> REQUIRED WORK
Each line below must be reproduced exactly as it stands. Pictures stay out of the copy.

> Saved data entries
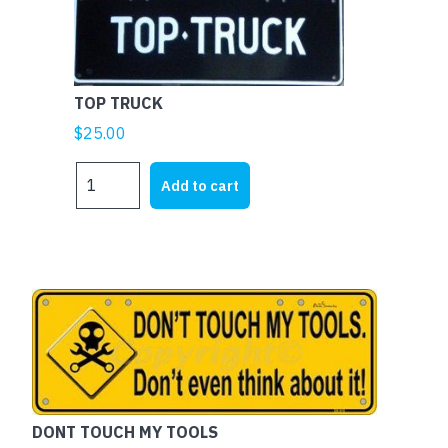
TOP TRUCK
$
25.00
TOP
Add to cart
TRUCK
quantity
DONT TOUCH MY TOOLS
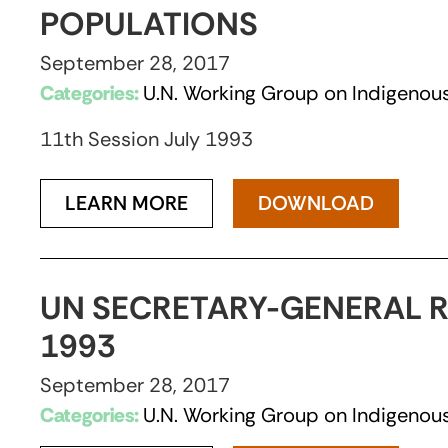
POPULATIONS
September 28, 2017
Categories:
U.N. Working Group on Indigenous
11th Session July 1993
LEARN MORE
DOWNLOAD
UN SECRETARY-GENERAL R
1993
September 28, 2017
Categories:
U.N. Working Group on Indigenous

> SOLUTION TO THE PROBLEM
TOP TRUCK
$
25.00
TOP
Add to cart
TRUCK
quantity
DONT TOUCH MY TOOLS
POPULATIONS
September 28, 2017
Categories:
U.N. Working Group on Indigenous
11th Session July 1993
LEARN MORE
DOWNLOAD
UN SECRETARY-GENERAL R
1993
September 28, 2017
Categories:
U.N. Working Group on Indigenous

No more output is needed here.